Selected extract –
** begin **

After sending a BindRequest, clients MUST NOT send further LDAP PDUs until receiving the BindResponse. Similarly, servers SHOULD NOT process or respond to requests received while processing a BindRequest.
The log message is slapd saying "I'm obeying that SHOULD NOT for this connection, loser". It should be obvious now why the conn_max_pending* options have no effect.
Understanding _why_ clients are violating the spec by sending further requests while a bind is outstanding may help you understand how the F5 or the clients should be tuned (or beaten with sticks, etc).
All true, but in certain versions of OpenLDAP, slapd would send the Bind result to the client before it was done with its internal bookkeeping. So it's possible that, on a very busy slapd, a very fast well-behaved client could get the Bind result and send its next request before slapd was finished marking the connection as "no longer Binding". (See ITS#3850 and #6189). Still, none of this will result in much additional latency within slapd (beyond any latency already imposed by the CPU load, number of available threads, etc...)
You presumably don't notice this under normal circumstances or with RR DNS because the server completes the BIND before the next request is received. My understanding (perhaps suspect) is that the F5 will increase the 'bunching' of packets on individual connections (because the first packet after a pause will see a higher latency than the succeeding packets).
So, are you measuring latency through the F5? I would *strongly* suggest doing so *before* tuning the F5 in any way, such as by the VIP type mentioned by John Morrissey, so that you can wave that in front of management (and under the nose of the F5 saleman when negotiating your next support renewal...)
yes, we have been measuring latency when under the F5 vs RR. When we switched to RR DNS is DID drop quite a bit from around 100ms to about 20 ms. We do NOT yet have the VIP set to Performance layer 4 however. It was at "standard". F5 has since suggested performance layer 4, but we have not implemented it yet, only due to the fact that the connection deferred: binding messages cause severe annoyances, and lots of CS calls from users of the system (auth failures, misc issues), that mgmt is wary of trying anything else until they have proof that whatever we do WILL DEFINITELY WORK beforehand. (yes cart before the horse, I know, but they sign the checks as well...)

** end **

Required task a – Report each line of the records that contains the string "kern".
The records that come next are unrelated to the LDAP thread.

Exercise materials –
** begin **

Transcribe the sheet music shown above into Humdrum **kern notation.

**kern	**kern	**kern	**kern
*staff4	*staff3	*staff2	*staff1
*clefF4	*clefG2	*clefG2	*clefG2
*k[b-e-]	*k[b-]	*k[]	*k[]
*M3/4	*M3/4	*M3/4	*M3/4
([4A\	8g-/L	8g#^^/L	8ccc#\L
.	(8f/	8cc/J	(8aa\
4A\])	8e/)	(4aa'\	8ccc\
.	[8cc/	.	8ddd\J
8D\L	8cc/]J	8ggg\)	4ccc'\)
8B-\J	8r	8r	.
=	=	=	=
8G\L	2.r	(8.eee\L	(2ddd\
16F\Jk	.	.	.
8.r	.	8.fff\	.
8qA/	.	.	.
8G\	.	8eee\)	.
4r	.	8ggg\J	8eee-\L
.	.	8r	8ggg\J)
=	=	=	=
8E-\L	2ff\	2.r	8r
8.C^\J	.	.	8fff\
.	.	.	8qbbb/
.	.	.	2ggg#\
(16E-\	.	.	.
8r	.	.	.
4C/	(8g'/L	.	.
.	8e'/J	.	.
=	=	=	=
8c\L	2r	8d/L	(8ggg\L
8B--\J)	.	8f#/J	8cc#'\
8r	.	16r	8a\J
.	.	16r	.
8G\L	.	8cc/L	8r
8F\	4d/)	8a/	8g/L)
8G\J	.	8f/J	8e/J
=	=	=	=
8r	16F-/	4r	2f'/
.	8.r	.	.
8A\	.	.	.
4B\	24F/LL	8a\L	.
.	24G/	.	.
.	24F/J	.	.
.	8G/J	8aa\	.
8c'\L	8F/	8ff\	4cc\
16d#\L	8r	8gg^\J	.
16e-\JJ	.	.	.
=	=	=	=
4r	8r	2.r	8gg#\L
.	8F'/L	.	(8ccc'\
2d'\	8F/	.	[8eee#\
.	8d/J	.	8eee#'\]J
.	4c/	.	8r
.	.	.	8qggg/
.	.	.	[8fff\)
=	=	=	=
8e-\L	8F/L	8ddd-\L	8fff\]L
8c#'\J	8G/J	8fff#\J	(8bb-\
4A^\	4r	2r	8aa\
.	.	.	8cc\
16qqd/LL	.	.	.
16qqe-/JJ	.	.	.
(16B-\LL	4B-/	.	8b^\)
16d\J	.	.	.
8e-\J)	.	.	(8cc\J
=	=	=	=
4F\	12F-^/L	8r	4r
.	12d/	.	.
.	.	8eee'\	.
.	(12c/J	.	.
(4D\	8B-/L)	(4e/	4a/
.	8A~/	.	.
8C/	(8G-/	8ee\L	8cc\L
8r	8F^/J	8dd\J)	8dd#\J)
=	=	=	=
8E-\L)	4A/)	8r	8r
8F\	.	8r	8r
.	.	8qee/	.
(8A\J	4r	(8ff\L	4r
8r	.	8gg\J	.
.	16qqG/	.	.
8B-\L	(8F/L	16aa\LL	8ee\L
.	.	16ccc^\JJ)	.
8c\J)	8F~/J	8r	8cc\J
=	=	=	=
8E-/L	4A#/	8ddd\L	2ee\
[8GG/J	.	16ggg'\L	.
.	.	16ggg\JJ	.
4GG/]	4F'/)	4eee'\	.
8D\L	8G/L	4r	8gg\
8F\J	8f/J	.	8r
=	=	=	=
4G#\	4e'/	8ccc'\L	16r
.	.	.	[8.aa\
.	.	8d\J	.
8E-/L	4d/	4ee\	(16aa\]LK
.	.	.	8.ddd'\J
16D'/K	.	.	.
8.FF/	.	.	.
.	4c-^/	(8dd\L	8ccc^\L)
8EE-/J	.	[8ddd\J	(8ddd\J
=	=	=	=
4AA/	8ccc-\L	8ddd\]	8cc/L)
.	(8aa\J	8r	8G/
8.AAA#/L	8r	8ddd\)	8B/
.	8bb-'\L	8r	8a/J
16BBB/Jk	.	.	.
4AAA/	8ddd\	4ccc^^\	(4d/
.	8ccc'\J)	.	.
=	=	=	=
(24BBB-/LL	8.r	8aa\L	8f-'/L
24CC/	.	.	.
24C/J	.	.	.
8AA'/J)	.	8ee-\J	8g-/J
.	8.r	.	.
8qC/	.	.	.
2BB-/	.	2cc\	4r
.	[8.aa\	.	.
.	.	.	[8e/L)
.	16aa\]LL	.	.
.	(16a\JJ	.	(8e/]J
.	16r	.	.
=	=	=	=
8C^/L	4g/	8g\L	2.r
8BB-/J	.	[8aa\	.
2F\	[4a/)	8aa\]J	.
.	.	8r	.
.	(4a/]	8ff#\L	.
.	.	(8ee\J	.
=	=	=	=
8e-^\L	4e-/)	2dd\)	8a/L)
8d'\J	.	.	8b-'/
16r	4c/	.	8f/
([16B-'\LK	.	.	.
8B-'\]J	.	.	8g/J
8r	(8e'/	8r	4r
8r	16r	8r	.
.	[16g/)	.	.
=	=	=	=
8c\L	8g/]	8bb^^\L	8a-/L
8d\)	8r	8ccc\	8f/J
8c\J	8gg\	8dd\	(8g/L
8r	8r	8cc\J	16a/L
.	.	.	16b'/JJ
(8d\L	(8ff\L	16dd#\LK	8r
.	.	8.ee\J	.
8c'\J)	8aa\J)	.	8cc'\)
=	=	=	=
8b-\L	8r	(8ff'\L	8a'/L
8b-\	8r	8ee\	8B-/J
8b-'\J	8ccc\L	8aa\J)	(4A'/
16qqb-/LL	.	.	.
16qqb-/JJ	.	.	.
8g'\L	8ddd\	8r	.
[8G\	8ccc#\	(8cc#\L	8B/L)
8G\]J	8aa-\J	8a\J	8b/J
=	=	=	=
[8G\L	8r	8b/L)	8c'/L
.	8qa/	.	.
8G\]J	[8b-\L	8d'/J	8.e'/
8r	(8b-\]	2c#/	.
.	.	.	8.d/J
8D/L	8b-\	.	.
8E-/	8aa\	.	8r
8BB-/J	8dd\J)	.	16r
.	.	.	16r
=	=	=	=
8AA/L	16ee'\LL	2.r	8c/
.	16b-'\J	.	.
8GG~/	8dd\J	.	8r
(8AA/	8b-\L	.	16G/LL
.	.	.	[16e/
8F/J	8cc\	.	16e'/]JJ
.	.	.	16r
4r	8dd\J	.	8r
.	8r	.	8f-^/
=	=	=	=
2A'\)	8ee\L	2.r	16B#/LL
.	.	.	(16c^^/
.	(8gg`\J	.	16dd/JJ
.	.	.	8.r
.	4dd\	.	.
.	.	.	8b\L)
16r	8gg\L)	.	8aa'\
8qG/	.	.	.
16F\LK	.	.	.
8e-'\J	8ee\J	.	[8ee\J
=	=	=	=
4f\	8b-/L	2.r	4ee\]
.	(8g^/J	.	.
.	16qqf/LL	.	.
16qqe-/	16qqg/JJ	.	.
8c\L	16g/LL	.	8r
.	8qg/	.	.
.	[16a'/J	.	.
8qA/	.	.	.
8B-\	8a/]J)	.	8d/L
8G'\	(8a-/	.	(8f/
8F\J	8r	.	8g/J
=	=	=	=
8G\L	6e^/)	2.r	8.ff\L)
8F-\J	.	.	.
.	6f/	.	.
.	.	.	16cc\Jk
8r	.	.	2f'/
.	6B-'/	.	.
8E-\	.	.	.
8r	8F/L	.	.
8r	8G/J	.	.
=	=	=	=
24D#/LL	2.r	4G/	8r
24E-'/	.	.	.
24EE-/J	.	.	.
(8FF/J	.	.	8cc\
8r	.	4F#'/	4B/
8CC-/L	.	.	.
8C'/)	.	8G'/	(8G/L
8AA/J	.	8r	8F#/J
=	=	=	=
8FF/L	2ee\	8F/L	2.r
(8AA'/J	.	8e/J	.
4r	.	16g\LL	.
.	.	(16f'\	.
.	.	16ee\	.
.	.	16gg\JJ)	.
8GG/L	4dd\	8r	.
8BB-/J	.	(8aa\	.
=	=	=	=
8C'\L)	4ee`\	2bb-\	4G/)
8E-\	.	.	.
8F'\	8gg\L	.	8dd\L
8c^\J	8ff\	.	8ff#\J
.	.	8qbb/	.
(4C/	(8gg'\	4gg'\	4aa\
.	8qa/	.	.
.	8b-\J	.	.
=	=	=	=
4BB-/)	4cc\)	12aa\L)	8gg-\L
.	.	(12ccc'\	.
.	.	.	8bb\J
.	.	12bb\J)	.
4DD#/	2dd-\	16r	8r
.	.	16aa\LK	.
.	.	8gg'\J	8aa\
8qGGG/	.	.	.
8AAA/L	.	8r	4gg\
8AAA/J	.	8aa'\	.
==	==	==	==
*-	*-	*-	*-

** end **

Required task b – According to the LDAP thread, how much did latency drop when the switch was made to RR DNS?

Output a –
Transcribe the sheet music shown above into Humdrum **kern notation.
**kern	**kern	**kern	**kern

Output b – It dropped from around 100 ms to about 20 ms.